• [Entries provided]:
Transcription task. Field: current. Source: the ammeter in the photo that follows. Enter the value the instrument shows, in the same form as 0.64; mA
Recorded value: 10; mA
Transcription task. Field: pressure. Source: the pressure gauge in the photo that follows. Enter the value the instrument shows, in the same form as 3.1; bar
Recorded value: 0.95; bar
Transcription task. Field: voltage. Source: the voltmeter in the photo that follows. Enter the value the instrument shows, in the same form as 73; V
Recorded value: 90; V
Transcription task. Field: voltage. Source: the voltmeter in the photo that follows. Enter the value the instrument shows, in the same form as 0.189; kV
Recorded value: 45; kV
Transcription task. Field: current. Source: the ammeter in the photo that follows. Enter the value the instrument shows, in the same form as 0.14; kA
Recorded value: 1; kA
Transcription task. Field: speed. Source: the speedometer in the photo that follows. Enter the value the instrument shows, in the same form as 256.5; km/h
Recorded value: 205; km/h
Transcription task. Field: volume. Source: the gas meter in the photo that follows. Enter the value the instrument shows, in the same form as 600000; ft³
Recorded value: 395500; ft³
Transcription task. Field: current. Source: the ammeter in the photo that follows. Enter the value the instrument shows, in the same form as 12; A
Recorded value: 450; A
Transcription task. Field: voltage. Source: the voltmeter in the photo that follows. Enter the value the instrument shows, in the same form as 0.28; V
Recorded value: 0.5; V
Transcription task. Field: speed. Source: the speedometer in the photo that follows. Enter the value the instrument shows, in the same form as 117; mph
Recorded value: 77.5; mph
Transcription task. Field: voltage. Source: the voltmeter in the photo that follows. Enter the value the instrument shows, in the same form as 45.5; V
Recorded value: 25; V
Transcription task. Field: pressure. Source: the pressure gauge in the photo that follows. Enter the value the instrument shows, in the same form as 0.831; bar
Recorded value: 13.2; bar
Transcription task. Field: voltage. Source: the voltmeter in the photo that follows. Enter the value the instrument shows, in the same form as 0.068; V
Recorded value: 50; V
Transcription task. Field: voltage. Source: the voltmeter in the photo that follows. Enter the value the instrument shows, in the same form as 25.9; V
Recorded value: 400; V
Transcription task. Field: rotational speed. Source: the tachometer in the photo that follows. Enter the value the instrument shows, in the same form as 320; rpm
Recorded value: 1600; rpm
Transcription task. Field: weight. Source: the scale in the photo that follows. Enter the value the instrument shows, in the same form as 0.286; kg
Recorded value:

• [Required work]: Reproduce the stretch from the start of the entries through the line containing "Recorded value: 0.95; bar", substituting "the instrument displays" for each occurrence of "the instrument shows" and leaving everything else unchanged. Give only those lines.

• [Exercise response]:
Transcription task. Field: current. Source: the ammeter in the photo that follows. Enter the value the instrument displays, in the same form as 0.64; mA
Recorded value: 10; mA
Transcription task. Field: pressure. Source: the pressure gauge in the photo that follows. Enter the value the instrument displays, in the same form as 3.1; bar
Recorded value: 0.95; bar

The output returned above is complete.